▶ **EXERCISE REQUIREMENTS**:
The records follow. Filter them to the lines that hold "微型耕耘机".

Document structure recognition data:
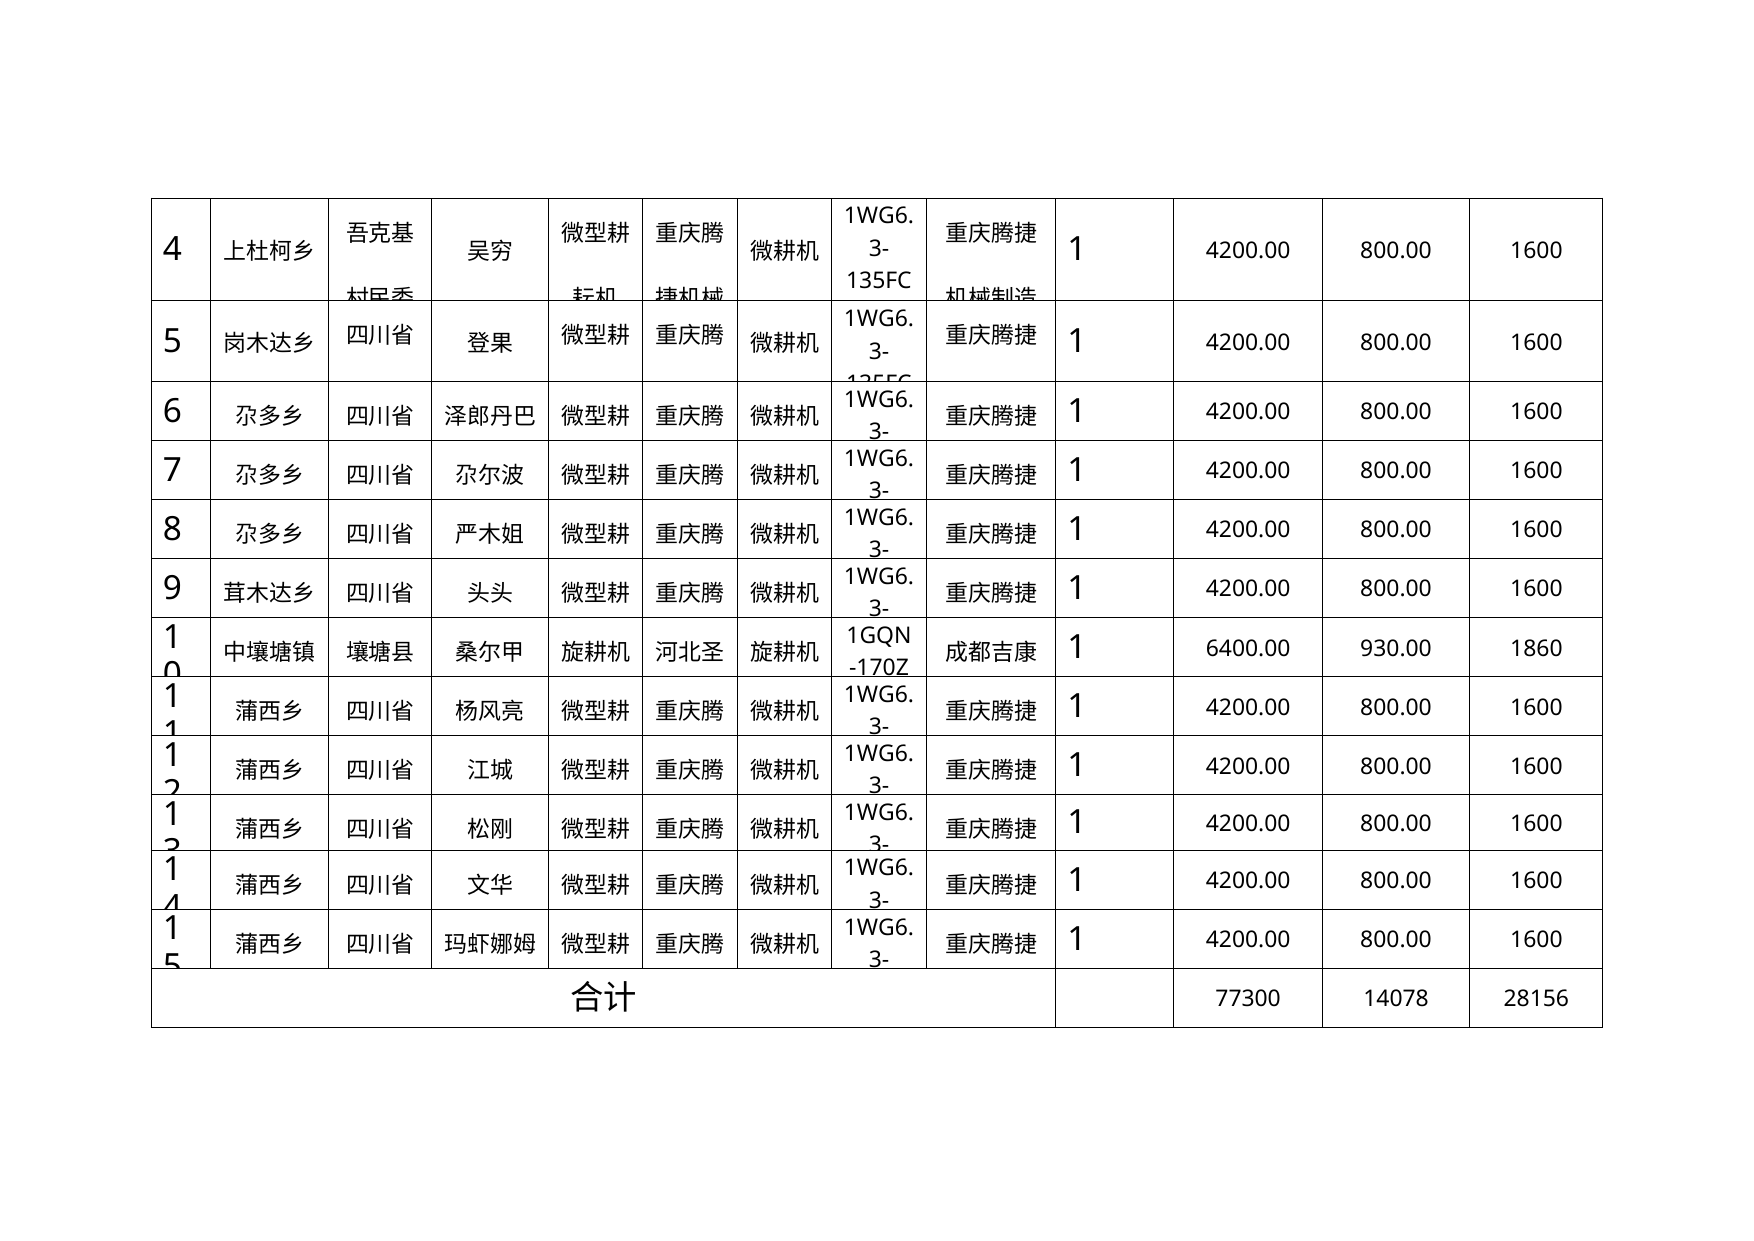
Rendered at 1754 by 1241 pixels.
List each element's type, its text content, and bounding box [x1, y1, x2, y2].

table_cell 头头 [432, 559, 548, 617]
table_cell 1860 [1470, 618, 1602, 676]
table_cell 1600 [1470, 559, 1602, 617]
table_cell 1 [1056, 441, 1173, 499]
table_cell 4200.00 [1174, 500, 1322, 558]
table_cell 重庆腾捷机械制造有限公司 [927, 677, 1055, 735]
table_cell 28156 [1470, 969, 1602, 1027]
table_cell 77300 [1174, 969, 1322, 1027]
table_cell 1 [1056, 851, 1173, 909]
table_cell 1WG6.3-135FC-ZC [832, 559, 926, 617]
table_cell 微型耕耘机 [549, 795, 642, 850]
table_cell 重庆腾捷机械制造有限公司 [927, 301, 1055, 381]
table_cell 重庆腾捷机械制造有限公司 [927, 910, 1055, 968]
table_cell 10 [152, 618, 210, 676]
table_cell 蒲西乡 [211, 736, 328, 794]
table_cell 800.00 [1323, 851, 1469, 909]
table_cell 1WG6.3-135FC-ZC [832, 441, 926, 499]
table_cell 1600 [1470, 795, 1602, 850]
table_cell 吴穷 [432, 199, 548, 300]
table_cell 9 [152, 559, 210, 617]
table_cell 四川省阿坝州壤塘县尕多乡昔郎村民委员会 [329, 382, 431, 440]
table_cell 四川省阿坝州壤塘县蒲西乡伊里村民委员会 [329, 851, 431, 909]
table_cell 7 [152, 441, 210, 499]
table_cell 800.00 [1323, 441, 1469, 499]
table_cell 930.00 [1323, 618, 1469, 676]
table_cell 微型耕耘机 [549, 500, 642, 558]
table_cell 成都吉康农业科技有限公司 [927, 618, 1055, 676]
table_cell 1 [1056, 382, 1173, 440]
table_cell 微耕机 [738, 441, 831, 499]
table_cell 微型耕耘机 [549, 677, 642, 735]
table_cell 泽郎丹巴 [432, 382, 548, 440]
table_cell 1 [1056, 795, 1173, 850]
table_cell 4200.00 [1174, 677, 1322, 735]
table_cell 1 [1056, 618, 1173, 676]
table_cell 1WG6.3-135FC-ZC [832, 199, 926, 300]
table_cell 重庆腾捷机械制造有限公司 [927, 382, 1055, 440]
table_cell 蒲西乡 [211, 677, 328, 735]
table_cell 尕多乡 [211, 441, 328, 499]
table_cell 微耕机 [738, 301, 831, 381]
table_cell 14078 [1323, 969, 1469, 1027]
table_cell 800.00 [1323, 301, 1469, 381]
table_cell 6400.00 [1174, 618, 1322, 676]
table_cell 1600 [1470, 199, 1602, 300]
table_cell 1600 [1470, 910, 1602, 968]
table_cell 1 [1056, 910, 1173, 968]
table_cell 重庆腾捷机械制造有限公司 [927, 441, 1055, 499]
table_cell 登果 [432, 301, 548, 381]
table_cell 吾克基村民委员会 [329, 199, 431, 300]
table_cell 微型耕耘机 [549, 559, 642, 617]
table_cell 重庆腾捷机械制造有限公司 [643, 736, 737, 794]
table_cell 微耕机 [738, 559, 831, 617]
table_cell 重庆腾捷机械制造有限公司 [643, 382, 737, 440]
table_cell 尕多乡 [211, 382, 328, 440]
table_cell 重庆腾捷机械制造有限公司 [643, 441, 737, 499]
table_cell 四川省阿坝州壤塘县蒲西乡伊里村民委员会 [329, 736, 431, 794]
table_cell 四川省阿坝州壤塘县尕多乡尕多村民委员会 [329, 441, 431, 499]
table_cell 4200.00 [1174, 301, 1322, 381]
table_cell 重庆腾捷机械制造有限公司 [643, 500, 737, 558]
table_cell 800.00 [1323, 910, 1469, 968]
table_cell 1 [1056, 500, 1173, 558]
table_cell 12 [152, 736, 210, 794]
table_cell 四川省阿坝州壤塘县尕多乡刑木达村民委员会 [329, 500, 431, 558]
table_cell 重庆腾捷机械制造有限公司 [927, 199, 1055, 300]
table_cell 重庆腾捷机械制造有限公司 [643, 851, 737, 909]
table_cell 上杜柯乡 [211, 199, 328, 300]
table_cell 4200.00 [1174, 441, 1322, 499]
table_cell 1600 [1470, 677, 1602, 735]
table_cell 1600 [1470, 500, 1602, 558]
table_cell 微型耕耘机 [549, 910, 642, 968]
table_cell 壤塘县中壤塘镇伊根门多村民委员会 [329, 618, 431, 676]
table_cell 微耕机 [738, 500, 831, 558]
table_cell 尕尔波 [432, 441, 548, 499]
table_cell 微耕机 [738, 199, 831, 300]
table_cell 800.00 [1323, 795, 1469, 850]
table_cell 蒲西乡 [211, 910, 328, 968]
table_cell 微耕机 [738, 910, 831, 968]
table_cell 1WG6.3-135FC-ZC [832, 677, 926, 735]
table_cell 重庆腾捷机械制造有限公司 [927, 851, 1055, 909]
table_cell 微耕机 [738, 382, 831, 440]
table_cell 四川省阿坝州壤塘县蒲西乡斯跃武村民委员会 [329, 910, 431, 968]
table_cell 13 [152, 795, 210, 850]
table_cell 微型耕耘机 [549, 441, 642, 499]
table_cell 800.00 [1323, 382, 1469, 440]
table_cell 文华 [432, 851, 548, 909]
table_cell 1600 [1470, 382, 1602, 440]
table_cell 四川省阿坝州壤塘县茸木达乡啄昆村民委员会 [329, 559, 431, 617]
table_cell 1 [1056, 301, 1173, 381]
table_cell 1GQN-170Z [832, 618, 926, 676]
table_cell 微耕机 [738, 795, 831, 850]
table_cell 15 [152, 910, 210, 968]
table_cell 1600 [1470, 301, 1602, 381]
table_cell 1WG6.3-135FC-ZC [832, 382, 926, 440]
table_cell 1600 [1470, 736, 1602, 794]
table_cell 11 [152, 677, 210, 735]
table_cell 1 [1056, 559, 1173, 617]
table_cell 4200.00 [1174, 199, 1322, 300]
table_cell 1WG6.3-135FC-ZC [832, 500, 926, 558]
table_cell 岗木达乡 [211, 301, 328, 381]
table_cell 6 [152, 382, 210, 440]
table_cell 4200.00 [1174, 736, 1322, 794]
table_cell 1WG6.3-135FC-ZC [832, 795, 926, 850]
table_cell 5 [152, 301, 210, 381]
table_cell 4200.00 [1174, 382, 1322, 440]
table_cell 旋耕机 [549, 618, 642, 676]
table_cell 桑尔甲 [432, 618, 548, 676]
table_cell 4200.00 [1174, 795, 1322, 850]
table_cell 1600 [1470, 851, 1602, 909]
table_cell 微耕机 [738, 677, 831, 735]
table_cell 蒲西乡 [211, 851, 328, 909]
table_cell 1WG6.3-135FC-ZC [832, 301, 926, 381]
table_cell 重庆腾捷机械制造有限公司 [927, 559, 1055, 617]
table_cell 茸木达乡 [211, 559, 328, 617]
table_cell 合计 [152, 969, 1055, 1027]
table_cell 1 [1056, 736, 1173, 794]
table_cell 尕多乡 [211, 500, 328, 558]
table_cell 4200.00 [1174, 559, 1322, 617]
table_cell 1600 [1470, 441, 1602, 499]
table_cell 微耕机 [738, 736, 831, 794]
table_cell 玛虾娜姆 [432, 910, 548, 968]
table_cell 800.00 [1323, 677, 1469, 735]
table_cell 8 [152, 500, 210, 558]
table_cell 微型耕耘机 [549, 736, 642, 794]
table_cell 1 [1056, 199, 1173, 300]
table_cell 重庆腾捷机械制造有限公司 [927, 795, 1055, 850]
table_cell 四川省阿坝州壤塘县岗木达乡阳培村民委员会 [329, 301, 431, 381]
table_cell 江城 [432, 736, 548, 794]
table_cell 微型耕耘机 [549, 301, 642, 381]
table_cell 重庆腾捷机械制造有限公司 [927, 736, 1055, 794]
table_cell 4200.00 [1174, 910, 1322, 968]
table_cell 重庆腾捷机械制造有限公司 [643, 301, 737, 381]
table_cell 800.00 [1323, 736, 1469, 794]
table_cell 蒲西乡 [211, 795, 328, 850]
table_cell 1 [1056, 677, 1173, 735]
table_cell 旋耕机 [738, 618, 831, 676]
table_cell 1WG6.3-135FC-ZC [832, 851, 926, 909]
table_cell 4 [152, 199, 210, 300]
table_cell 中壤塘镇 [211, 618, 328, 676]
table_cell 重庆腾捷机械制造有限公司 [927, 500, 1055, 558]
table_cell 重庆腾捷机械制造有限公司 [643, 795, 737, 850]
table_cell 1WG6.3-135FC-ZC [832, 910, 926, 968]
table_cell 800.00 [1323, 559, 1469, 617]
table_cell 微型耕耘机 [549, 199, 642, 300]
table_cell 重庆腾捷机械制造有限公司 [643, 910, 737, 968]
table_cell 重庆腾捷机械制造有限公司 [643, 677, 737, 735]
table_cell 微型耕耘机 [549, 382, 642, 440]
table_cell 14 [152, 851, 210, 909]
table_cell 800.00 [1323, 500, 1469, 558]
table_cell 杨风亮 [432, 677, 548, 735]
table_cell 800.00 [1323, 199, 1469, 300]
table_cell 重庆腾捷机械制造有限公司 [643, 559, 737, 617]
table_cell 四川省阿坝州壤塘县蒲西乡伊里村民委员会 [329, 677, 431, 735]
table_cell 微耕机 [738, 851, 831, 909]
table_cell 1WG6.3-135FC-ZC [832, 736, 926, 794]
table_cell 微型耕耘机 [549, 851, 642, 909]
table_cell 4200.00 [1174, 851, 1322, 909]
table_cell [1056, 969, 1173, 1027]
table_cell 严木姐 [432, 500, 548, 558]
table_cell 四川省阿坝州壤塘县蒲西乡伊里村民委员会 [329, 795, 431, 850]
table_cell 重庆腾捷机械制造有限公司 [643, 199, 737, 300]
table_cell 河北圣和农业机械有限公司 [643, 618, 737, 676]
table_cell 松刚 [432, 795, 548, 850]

▶ **EXPECTED ANSWER**:
table_cell 微型耕耘机 [549, 795, 642, 850]
table_cell 微型耕耘机 [549, 500, 642, 558]
table_cell 微型耕耘机 [549, 677, 642, 735]
table_cell 微型耕耘机 [549, 559, 642, 617]
table_cell 微型耕耘机 [549, 910, 642, 968]
table_cell 微型耕耘机 [549, 441, 642, 499]
table_cell 微型耕耘机 [549, 736, 642, 794]
table_cell 微型耕耘机 [549, 301, 642, 381]
table_cell 微型耕耘机 [549, 199, 642, 300]
table_cell 微型耕耘机 [549, 382, 642, 440]
table_cell 微型耕耘机 [549, 851, 642, 909]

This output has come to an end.